Considero necesario para el bien de nuestra localidad que los esfuerzos se unan, que no utilice tiempo y esfuerzo solo para desprestigiar al otro y esto lo digo tanto por propios como por ajenos. Creo que el tiempo de campaña va a llegar no es necesario vivir en campaña o realizar esfuerzos individuales que aunque validos son generalmente poco fructíferos. Es una convicción que tengo que contamos con gente honrada y capaz con vocación de servicio como son: Cobarrubia, Danloy, Callegari, Schimfle, Dominick, Gallardo, Benitez, Balseiro , entre tantos y por desgracia también hay de los otros. (al que le quepa el sayo que se lo ponga). Y deben entender que hacer política, no es hacer para perpetuarse o para llegar, es legislar, controlar, administrar y gestionar para la gente, no para un partido o una persona.
Estoy completamente convencido que si nos juntáramos a charlar café de por medio veríamos que son mas las coincidencias que nos unen que las diferencias que nos podrían separar y esa es mi propuesta Obviamente existen personas con las que no he podido encontrar un punto de coincidencia por su falta de compromiso, principios, fundamentos y por sobre todo su falta de palabra.

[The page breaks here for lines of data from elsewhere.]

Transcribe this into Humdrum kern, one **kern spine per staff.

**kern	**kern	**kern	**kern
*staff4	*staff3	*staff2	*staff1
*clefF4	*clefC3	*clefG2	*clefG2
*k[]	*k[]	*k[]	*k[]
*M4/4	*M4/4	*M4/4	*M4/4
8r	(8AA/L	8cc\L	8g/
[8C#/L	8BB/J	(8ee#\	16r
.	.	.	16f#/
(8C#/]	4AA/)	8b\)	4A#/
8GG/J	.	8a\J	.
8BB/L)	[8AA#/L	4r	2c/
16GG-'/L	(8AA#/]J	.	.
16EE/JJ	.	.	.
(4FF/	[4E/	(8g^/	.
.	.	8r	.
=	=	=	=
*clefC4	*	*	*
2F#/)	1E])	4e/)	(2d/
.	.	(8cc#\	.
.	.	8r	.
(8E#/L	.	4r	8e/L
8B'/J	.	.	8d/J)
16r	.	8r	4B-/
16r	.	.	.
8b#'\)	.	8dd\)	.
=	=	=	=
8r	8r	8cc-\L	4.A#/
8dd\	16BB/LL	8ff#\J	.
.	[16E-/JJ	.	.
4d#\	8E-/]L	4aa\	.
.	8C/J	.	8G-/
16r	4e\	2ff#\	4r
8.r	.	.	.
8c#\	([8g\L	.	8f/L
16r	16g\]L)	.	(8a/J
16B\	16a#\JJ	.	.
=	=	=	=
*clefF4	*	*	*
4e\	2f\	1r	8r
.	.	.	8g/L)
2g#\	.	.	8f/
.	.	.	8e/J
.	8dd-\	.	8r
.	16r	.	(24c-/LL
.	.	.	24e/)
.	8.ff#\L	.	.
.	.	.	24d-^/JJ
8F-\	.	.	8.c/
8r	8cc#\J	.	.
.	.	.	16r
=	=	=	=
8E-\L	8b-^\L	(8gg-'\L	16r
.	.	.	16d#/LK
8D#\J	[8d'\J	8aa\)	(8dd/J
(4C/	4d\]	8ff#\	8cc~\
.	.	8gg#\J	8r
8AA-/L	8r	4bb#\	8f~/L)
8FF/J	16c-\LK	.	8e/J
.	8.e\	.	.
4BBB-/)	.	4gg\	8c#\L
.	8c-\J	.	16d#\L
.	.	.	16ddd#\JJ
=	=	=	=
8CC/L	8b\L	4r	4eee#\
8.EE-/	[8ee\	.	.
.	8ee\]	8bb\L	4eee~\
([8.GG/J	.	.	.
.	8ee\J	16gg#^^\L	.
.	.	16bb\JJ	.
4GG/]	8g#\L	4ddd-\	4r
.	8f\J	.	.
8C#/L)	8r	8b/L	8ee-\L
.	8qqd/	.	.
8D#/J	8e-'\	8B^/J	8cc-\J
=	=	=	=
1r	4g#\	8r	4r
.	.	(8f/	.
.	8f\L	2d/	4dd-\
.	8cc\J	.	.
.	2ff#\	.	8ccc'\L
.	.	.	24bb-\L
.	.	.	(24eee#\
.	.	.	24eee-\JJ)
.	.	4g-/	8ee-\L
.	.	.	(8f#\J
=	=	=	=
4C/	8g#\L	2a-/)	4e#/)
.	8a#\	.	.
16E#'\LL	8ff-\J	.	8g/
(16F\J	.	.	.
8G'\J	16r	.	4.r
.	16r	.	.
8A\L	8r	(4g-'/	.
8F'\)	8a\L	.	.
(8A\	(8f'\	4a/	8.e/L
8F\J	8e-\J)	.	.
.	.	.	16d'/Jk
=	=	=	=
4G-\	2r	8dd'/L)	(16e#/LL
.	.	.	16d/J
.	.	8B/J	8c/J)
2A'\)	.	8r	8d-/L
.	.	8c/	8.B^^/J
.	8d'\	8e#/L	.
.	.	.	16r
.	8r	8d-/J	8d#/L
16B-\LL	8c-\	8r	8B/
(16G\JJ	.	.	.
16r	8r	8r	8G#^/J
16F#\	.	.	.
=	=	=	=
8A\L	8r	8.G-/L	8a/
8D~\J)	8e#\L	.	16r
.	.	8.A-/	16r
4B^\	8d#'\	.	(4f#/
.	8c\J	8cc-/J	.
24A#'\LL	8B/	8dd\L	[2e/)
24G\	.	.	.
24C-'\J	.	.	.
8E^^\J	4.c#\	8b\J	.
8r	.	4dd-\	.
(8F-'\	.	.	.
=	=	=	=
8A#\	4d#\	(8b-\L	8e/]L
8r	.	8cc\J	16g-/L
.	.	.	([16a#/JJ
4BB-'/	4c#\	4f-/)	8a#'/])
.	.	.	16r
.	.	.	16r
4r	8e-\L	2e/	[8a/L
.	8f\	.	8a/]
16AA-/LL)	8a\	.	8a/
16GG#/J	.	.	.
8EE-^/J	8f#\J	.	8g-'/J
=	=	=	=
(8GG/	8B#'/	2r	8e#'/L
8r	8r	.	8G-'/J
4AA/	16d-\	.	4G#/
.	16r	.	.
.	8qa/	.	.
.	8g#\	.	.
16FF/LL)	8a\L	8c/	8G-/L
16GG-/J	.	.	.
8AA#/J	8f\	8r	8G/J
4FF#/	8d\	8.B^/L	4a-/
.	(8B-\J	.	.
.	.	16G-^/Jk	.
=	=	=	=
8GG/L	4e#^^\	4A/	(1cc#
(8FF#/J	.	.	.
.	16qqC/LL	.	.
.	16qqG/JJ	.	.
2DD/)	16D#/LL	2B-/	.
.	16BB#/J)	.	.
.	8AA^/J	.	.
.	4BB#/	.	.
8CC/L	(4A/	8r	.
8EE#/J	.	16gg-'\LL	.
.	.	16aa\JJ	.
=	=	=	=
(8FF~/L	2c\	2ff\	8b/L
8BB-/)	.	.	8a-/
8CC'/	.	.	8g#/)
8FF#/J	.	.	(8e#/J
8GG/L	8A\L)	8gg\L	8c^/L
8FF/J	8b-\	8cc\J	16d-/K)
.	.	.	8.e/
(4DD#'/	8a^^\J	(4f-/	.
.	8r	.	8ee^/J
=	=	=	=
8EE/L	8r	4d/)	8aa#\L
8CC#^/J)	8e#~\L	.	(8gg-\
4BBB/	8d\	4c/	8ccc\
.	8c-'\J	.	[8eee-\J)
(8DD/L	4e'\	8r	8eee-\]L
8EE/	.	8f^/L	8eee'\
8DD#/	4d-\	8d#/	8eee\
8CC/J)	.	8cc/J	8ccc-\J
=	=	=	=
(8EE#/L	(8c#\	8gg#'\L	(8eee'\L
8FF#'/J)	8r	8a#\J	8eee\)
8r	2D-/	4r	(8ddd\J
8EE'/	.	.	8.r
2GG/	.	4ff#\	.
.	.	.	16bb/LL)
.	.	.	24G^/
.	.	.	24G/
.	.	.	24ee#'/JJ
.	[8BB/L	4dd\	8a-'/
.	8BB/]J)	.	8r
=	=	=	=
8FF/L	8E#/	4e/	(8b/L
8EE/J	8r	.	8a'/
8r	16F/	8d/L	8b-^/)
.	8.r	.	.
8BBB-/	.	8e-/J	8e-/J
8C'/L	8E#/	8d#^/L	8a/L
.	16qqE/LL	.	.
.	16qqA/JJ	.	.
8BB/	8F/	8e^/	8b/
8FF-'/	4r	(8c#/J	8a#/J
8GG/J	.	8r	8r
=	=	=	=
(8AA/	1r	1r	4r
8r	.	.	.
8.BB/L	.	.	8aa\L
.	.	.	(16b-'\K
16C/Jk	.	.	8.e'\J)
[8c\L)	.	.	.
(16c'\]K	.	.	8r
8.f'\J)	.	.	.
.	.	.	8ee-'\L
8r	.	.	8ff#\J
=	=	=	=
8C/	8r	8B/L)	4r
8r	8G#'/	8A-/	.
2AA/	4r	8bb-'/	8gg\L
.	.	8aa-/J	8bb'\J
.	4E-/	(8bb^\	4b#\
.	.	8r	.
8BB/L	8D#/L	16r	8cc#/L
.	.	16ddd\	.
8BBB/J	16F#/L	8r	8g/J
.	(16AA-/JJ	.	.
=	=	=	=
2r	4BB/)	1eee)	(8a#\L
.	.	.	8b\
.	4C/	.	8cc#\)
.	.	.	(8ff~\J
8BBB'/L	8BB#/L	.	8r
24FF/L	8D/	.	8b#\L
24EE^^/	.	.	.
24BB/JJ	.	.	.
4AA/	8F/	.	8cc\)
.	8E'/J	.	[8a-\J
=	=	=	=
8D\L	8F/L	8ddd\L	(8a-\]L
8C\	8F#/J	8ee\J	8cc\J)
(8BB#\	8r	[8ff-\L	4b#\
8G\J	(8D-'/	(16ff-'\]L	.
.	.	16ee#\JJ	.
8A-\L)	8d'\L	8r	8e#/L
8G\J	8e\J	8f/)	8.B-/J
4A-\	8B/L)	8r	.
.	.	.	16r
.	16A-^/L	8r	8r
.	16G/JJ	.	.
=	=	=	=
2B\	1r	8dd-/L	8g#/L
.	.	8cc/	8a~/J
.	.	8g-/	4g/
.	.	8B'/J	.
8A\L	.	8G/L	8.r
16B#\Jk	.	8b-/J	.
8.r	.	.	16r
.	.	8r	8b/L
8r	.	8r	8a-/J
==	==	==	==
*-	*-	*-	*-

Dina Huapi es como un chico que esta creciendo, y creo que con pautas, ejemplos y compromiso, puede ser uno de los mejores lugares para nuestros hijos, sino lamentablemente será mas de lo que nos rodea, “falta de planificación, ambición, incapacidad y soberbia entre otras muchas cosas”.
Extiéndase como una invitación a dialogar y sumar y no una agresión, quizás las palabras toman el significado que cada uno le quiera o le conviene dar, por eso es necesario aclarar esto, para que no entremos en una discusión inútil por los dichos de uno o de otro.